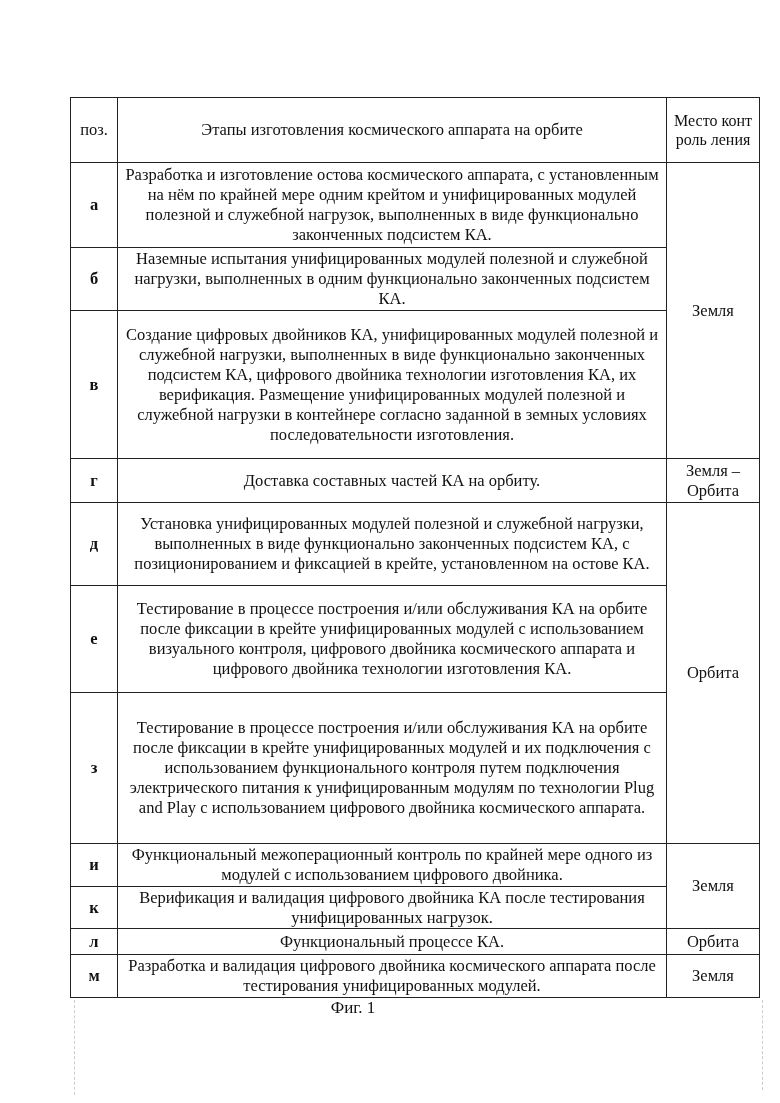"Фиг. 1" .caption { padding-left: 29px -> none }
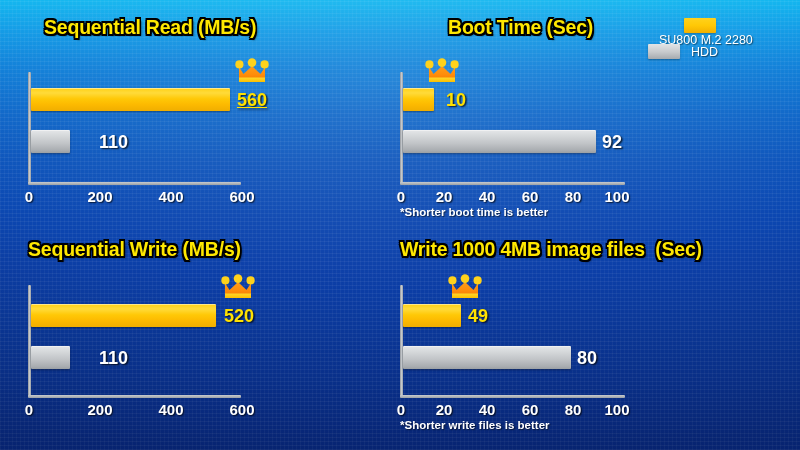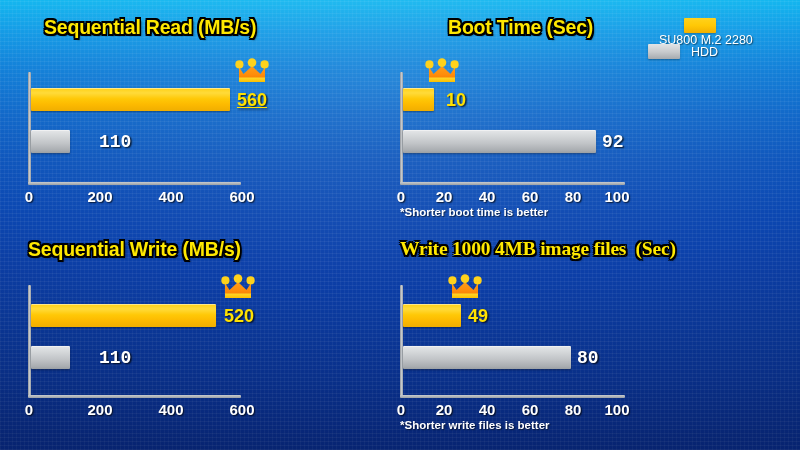"110" .value-gray { font-family: Liberation Mono, monospace -> none }
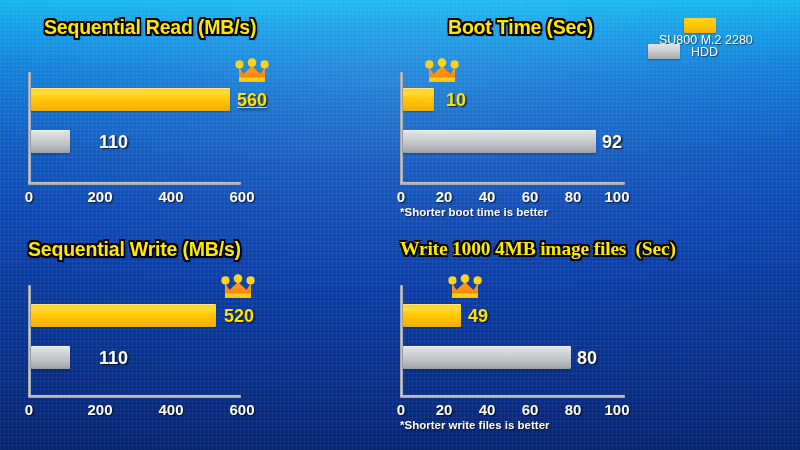"Write 1000 4MB image files" div.chart-title { font-family: Liberation Serif, serif -> none }
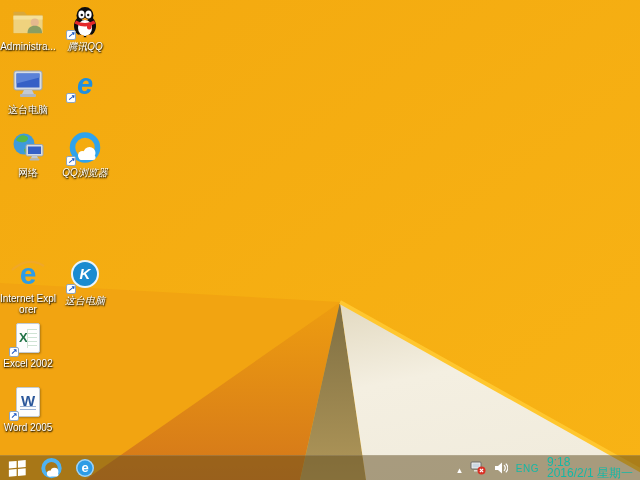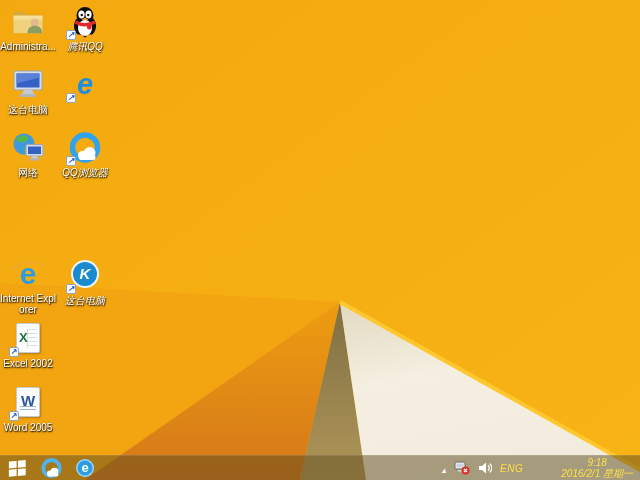"ENG" .tb-right { color: #fde047 -> #14b8a6; font-style: italic -> none }
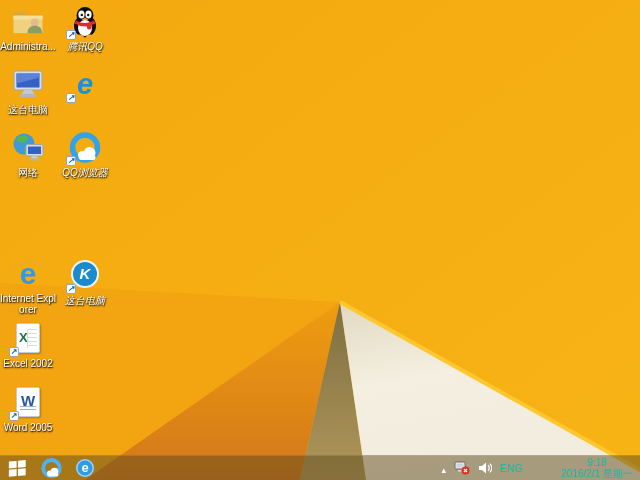"9:18" .clock { font-size: 10px -> 12px; margin-left: 30px -> none; text-align: center -> left }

Problem to solve.
Leave every picture out and write out exactly the lines from the line with "1000 4MB image" through the last line of the material.

Solution for this problem.
"Write 1000 4MB image files" div.chart-title { font-family: Liberation Serif, serif -> none }
"ENG" .tb-right { color: #fde047 -> #14b8a6; font-style: italic -> none }
"9:18" .clock { font-size: 10px -> 12px; margin-left: 30px -> none; text-align: center -> left }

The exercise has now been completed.